Romney, who's faith is viewed suspiciously by some evangelicals, answered the question carefully.

"With regards to the disparaging comments about my faith, I've heard worse, so I'm not going to lose sleep over that," he said. "What I actually found was most troubling in what the reverend said in the introduction was he said, in choosing our nominee, we should inspect his religion. ... That idea that we should choose people based upon their religion for public office is what I find to be most troubling."

Asked about the Occupy Wall Street movement that started in New York City and has expanded throughout the U.S., Cain said the anger was misplaced, faulting Obama for all of the country’s economic problems.

“I think Mr. Cain has blamed the victims,” said Rep. Ron Paul (R-Texas). “There’s a lot of people who are victims of this business cycle.”

Outside the Venetian Hotel in Las Vegas where candidates were debating, hundreds had gathered in protest in solidarity with the Occupy Wall Street movement. Protesters bore signs demonizing “fat cats” in the banking industry and yelled as audience members arrived for the debate.

Paul repeated his frequent claim that the Federal Reserve should be blamed for disastrous monetary policy, but under the surface was a barb at Cain: The Georgia businessman chaired the Fed branch in Kansas City during the 1990s.

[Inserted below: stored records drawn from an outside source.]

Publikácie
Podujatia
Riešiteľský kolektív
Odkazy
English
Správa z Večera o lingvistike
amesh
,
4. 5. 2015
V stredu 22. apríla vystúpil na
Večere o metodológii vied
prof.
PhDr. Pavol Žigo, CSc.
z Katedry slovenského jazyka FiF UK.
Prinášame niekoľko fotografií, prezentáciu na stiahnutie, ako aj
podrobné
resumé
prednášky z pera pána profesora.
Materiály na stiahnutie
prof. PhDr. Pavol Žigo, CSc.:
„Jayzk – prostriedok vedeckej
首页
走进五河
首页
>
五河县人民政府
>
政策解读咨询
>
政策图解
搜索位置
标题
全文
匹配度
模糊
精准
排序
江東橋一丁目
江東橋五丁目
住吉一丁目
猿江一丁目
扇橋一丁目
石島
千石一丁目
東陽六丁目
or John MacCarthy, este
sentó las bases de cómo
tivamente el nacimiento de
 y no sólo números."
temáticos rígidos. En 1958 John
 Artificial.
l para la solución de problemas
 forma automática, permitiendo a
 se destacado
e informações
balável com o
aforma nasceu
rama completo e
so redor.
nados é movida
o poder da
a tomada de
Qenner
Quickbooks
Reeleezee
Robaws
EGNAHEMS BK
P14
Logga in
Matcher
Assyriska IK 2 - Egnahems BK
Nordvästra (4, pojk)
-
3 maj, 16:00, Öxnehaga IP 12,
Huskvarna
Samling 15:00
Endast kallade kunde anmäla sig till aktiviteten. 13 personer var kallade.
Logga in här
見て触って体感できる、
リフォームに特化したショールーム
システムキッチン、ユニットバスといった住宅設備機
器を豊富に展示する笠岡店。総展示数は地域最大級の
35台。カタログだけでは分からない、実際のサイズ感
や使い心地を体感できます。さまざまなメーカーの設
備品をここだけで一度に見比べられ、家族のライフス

Absent from Tuesday’s debate was former Utah Gov. Jon Huntsman (R), who boycotted it over an ongoing dispute about the 2012 primary calendar. Nevada, the other early voting states have been engaged for weeks in a tug-of-war, with each state trying to maintain its place in the order while the whole calendar gets shuffled earlier into the year.

Nevada’s decision to hold its contest on Jan. 14 put New Hampshire in a bind, leading to Huntsman’s decision to boycott both the debate and Nevada’s caucuses. Bachmann, Santorum, Cain and Gingrich are also boycotting the caucuses. Romney is making a big play for Nevada, which he won in 2008. He opened a campaign office in the state on Monday.

The GOP hopefuls will have a few weeks respite from facing each other on stage — Tuesday marked the eighth debate of the season — before appearing together once again for a foreign policy debate on Nov. 15.